У самого уреза воды опамятовался, поднял голову: мертвенно-зелёный свет охватил полнеба, и он сразу понял, что это от зарниц, бесшумных и бессчётных, бегущих по небосклону от Марьиной рощи, что на крутом берегу Яузы, к Воробьёвым горам в Замоскворечье. В огненном свете хорошо видны были клубящиеся тучи, тёмные с сизыми подпалинами.
Семён Иванович опустился на колени, прошептал:
— Страшно зреть человеку знамение Божье.
3
Проходили дни, лето промелькнуло ласточкой. Храм совсем опустел. Дружина в Богоявленском монастыре дописывала алтарные доски, а Гоитан всё занимался подкупольем. Зеваки перестали захаживать, и князья глаз не казали. «Забыли, что ль, про меня? — гадал Гоитан, взбираясь по утрам на леса. — Ну и ладно. Так мне даже и лучше». Каждый вздох его, кашель многократно отражались от стен, гулко разносились по собору. Писк воробьёв, залетевших в оконные проёмы, разносился подобно грому и заставлял вздрагивать. Там на высоте Гоитан работал, теряя чувство времени и счёт дням. Ветер приносил разомлелое тепло с цветущего луга, перебивая запахи красок и льняного масла, а то веяло дождевой свежестью. Гоитан не уходил до звёзд. Помощники его, озорники, разбежались. Даже Восхищенный перестал появляться, исчез незаметно, без прощания.
Накануне Воздвиженья с утра моросило, а потом день разулыбался по-летнему. Горячие лучи просекали собор солнечными косыми столбами. Случайно оглянувшись, Гоитан увидел в пыльном сиянии человека с поднятыми распростёртыми руками, услышал явственный шёпот его:
— Отец, а отец? Это я.
Отвернулся, подумалось: помстилось мне. Зря я ему тогда про грех гордыни говорил, получилось в упрёк, и неверно я судил.
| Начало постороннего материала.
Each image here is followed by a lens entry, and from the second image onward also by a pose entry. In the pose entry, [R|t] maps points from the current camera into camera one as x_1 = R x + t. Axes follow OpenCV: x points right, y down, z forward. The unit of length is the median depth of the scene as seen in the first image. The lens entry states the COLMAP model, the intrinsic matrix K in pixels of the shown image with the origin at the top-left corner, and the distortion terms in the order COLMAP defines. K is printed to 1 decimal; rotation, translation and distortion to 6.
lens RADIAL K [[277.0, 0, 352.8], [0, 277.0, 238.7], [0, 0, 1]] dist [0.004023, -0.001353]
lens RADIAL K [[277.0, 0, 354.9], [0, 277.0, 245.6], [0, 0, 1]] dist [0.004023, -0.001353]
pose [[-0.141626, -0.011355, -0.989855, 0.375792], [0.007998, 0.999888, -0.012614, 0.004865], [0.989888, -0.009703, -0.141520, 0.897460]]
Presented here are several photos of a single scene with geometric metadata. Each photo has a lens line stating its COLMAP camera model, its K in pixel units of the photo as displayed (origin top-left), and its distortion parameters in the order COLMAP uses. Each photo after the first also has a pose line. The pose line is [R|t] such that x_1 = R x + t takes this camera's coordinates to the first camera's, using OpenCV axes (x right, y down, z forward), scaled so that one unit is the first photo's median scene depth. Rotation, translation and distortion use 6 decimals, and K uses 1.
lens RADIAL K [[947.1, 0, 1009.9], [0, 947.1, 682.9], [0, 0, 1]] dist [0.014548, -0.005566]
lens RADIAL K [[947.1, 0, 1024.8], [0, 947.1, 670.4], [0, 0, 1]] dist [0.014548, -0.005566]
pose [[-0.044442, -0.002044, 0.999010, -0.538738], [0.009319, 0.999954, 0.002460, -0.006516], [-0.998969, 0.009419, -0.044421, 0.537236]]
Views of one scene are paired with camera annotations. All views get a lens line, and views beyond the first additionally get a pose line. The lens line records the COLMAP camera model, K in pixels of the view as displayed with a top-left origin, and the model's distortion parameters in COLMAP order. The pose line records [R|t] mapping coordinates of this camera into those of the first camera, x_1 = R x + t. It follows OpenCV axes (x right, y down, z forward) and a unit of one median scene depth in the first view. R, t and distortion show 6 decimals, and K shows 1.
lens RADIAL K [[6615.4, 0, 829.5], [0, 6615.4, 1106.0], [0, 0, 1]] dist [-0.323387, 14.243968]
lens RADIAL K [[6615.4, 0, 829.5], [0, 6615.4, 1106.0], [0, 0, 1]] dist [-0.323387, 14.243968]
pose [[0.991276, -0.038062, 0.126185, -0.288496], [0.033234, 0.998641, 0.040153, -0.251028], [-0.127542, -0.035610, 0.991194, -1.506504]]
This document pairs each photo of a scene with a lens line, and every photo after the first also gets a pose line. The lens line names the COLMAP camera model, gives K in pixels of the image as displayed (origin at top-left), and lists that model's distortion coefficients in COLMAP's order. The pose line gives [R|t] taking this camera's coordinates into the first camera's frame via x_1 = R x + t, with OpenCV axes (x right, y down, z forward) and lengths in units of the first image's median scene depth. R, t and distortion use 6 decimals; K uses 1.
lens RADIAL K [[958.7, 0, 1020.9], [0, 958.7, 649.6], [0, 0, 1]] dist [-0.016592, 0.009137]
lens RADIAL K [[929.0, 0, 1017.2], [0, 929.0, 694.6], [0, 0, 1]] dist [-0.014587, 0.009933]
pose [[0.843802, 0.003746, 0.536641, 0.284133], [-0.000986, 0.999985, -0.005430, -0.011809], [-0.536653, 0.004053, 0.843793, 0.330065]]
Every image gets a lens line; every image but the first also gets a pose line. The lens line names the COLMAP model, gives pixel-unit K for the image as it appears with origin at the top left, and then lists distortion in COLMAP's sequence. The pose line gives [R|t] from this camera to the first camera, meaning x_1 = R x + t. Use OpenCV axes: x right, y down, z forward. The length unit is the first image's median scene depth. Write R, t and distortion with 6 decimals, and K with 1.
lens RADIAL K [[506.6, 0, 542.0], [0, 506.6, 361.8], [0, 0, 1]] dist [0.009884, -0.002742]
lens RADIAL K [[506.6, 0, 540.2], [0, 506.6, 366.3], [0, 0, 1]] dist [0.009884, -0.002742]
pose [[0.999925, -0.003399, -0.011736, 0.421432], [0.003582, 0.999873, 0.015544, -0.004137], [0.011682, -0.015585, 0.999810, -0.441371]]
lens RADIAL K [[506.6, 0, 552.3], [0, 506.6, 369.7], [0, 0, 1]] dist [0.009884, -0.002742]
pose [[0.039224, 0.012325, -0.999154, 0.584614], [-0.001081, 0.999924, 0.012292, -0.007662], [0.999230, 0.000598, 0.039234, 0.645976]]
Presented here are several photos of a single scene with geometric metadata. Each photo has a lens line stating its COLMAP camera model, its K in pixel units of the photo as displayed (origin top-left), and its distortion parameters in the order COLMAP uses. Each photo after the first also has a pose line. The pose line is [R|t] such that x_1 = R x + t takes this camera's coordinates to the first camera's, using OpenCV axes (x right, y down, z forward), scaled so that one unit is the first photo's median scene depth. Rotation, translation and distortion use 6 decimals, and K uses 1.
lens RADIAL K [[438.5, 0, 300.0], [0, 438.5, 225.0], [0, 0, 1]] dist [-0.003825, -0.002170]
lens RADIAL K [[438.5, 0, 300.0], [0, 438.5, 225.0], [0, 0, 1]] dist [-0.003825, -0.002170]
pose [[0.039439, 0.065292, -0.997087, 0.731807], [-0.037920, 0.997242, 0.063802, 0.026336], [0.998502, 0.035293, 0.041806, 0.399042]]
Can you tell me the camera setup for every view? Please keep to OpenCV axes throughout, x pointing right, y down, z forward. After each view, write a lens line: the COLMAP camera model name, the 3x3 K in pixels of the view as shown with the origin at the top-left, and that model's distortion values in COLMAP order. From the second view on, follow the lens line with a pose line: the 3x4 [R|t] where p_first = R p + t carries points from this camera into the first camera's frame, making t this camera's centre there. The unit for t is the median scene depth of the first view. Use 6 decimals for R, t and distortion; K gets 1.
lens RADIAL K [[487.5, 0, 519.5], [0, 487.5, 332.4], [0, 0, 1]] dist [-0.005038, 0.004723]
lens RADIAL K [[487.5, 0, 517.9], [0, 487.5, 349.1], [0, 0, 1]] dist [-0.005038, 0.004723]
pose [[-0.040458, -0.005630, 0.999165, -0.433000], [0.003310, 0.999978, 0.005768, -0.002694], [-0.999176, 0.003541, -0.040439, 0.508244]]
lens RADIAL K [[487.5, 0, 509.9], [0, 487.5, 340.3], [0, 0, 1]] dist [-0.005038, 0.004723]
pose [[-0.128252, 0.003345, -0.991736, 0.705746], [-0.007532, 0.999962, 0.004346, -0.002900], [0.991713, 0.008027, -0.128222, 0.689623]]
Каждый о грехах своих пред лицем Господа одиноко и сокровенно болеет и сокрушается. Но в надежде на прощение и милосердие Его мы — все вместе. В этом мы все уравнены. Надежда объединяет и идущего путём святости, и разбойника.
Однако всё-таки это был Восхищенный — не в видении, а въяве. Нашёл палку, начал колотить ею об корыто, в котором известь разводили.
— Аль вправду ты? — крикнул Гоитан.
— Зрением, и слухом, и касанием убедись! — призвал тот. — Спускайся. Время вкусить дары, мною принесённые.
На этот раз иконника не надо было упрашивать. Хоть душа и больше пищи, но многодневная скудота последней истощила его силы. Он проворно полез вниз.
— Что пишешь-то? Не видать мне отсюдова! — беспокоился Восхищенный, заслоняясь от света.
— Морщины у святых выправляю. А то лбы гладки, будто у детей. Надо страданиев добавить, приморщить мудрости. А ты где пропадал-то? — В троекратном лобызании Гоитан ощутил запах пыли и лесной прели от Восхищенного, почувствовал, что рад ему.
— В Богоявленском к отцу Стефану поручение имел.
— Вона какой ты важный! А я думал, ты в свой Свенский утёк.
— Како! — махнул рукой Восхищенный, отчасти смущаясь и кося в сторону. — Ты тут не вылезаешь никуда, а Москва новостей полна.
— Неужли?
— Тебе, поди, и не слыхать ничего? И оголодал, наверное?
— Как сказать... Кое-чего вкушаю.
— И квас у тебя женатый.
— По третьему разу уж водицей разбавил, — признался иконник. — Всё лень моя. За пропитанием и то не хожу.
— Ае-ень, — с сомнением протянул Восхищенный. — Уж как ты труждаешься, мало кто возможет.
— Лестно, а не истину ты глаголешь.
— По слабости, по глупству моему. Хочется тебе что душевное сказать, а не угождаю. Но не в искушение тебе молвлю, — суетился Восхищенный, развязывая плетёный кошель и открывая туеса. — Вот мёд черемховый, вот можжевеловый.
— Ах, душист! Добёр мёд.
— Князь Иван прислал.
— Ишь какой милостивый.
— Вот будет нам с тобой навечерница.
— И псы едят крупицы, падающие от трапезы господ своих, — усмехнулся иконник.